Claim: Boreal Forests Burning More Now Than Any Time in Past 10,000 Years

Scientific American reports:

Alaska is burning more than it has in the past 10,000 years.

That’s the finding of research released yesterday in the journal Proceedings of the National Academy of Sciences.

The study analyzed charcoal found in sediment cores from 14 lakes in the Yukon Flats region of the state to determine the frequency of past fires.

Over the last 3,000 years, the average fire frequency in the area was about 10 fires per thousand years.

In the last 50 years, the fire frequency has nearly doubled, up to 20 every thousand years, or one fire every 50 years.

Read more…

3 thoughts on “Claim: Boreal Forests Burning More Now Than Any Time in Past 10,000 Years”

  1. The article would seem to indicate we had a fire sometime in the last 50 years. A single data point is not significant.

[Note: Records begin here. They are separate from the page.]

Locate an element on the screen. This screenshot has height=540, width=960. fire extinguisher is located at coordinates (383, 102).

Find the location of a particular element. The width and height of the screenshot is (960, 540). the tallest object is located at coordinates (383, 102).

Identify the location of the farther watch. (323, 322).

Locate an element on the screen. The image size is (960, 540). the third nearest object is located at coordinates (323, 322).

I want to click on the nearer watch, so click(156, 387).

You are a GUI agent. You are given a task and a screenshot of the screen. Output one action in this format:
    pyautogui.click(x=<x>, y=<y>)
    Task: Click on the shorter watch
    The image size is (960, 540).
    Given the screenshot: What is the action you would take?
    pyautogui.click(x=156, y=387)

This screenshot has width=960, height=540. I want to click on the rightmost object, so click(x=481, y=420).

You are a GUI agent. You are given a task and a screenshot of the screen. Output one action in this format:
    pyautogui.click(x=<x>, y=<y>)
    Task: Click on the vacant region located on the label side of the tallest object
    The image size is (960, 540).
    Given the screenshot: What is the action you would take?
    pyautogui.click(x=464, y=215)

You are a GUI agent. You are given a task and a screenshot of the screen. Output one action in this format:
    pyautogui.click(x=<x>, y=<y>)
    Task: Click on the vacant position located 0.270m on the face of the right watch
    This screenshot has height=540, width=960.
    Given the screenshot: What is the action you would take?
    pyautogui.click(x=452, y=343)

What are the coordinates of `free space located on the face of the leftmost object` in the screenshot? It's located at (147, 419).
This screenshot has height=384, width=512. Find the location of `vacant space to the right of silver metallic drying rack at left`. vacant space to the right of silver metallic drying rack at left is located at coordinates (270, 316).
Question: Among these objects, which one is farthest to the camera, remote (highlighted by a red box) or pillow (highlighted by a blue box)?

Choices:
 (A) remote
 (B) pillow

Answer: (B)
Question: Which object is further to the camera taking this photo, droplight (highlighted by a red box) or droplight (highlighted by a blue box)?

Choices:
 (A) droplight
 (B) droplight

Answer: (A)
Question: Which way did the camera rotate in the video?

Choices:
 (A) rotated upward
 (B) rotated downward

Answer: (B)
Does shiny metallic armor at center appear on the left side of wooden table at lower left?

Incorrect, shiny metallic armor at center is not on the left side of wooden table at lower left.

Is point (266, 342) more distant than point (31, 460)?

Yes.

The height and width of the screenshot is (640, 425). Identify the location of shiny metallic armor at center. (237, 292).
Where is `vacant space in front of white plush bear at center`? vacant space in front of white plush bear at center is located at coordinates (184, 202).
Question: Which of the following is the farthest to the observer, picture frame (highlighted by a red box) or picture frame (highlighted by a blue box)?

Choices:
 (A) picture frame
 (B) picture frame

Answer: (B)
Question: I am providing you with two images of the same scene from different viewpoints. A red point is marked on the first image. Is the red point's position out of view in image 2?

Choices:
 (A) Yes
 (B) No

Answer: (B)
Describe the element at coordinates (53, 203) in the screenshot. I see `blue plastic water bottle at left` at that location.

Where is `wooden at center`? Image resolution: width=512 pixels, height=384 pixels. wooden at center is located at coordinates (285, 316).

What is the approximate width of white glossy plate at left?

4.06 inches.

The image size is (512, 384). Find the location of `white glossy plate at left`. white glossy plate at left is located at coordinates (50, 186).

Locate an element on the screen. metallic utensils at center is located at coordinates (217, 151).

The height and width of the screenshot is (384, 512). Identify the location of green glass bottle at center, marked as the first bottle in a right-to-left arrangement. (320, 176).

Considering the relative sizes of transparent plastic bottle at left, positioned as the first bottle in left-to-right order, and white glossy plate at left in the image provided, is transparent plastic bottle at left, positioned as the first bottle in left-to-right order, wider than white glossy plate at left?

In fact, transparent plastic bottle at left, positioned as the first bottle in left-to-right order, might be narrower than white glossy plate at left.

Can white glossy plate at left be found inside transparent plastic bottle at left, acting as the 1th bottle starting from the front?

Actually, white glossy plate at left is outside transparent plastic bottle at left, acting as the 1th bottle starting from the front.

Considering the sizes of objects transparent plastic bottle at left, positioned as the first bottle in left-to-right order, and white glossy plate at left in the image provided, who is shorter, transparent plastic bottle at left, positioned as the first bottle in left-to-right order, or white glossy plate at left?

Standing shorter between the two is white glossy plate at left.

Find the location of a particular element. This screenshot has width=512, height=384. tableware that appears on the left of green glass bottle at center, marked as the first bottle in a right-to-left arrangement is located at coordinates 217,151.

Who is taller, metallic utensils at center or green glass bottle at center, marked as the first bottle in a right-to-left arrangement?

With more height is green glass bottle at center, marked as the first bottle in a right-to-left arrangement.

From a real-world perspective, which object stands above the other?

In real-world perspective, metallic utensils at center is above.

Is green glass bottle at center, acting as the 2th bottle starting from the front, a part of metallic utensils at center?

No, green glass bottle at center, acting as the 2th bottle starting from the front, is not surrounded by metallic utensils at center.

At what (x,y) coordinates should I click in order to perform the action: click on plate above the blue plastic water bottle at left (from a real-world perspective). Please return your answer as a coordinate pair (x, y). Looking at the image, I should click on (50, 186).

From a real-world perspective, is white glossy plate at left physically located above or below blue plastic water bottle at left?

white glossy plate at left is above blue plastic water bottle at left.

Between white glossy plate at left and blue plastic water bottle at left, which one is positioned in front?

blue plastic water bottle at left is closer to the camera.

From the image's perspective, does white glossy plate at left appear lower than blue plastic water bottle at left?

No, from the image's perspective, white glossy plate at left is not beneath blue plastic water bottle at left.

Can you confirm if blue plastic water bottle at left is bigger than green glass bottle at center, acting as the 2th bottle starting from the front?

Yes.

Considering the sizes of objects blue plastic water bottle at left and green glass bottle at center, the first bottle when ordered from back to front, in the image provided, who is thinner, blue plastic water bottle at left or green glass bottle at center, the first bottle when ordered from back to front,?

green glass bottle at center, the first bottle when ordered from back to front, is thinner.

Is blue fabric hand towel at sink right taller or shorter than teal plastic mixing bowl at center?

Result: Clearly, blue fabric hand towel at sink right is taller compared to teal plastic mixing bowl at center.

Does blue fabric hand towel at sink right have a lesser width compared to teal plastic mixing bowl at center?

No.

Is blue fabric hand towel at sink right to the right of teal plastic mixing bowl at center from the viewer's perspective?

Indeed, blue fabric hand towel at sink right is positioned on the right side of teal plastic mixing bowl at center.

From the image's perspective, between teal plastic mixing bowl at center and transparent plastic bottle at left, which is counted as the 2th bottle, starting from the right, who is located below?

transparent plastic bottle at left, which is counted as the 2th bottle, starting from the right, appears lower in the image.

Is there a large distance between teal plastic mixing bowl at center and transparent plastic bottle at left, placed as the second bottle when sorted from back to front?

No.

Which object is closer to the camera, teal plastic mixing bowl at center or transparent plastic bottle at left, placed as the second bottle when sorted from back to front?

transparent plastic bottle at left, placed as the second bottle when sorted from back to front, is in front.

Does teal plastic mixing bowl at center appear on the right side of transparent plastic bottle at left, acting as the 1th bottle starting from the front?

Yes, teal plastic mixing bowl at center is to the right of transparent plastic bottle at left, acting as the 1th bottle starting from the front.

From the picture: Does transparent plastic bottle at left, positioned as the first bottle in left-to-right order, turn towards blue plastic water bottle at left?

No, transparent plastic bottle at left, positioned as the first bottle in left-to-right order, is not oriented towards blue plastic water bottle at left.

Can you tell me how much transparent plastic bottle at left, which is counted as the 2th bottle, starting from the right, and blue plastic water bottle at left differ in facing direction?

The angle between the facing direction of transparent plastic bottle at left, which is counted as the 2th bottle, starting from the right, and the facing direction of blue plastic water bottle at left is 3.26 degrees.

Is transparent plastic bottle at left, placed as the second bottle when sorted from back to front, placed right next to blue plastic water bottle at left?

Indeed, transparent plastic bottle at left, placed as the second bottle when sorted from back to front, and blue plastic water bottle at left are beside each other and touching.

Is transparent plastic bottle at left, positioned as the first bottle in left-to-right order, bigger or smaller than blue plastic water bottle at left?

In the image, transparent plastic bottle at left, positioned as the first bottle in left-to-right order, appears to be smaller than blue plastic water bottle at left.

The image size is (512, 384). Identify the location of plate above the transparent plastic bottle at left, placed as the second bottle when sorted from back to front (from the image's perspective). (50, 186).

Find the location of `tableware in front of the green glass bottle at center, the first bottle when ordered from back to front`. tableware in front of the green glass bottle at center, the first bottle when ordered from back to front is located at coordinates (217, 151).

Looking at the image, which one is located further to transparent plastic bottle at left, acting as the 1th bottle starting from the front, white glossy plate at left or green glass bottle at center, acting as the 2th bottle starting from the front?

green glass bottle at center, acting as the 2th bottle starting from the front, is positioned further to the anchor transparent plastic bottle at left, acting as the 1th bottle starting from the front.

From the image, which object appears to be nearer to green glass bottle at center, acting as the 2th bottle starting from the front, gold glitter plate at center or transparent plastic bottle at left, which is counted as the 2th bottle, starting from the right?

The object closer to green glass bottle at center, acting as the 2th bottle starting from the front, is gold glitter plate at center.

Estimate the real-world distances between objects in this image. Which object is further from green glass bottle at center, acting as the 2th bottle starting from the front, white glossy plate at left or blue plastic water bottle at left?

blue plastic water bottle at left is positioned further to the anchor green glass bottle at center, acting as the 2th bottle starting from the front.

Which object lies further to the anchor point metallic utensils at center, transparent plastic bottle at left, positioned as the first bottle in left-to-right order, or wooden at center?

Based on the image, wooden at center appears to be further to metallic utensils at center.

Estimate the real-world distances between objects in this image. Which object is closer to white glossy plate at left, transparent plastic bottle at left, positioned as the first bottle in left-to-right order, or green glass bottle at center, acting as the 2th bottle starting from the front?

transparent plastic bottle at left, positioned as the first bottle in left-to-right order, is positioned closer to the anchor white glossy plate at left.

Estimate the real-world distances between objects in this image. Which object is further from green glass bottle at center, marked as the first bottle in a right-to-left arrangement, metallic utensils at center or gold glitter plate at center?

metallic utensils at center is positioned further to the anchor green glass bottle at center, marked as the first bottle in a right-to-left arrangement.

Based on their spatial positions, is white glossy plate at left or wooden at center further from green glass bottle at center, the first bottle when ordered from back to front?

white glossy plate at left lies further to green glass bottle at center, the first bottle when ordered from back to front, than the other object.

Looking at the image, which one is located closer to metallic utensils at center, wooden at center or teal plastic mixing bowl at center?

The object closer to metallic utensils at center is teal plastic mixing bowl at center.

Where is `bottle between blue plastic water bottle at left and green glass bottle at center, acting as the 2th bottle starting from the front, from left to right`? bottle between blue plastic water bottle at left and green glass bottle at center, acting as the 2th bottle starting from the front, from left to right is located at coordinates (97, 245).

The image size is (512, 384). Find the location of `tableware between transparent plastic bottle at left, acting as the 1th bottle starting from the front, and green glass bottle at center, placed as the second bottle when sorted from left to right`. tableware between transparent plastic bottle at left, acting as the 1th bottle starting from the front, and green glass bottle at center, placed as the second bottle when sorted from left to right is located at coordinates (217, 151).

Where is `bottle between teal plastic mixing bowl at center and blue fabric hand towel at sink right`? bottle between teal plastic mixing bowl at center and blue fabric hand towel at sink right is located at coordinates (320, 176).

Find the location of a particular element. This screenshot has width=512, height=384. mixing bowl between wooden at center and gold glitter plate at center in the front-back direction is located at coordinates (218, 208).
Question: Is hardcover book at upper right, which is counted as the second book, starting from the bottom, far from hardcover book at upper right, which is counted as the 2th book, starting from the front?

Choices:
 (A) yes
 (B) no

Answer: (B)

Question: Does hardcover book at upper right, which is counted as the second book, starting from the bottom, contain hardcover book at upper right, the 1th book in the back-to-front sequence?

  2. The statistics of rare events seems to be subject to more abuse than any other topic in the field. When something only happens 1% of the time, it is just as likely that it only happens 0.5% of the time, or 2% of the time. There is no statistically significant difference between them.
    Now if they could produce detailed maps of burn areas in Alaska for each of the last 10,000 years, I *might* consider the thesis. I doubt that their alien overlords will be willing to share that much detail of their Holocene surveillance records.

  3. By the time scales being used, one fire would double their rate. Time for a grain of salt. If there was a link to “climate change” in the article, I missed it.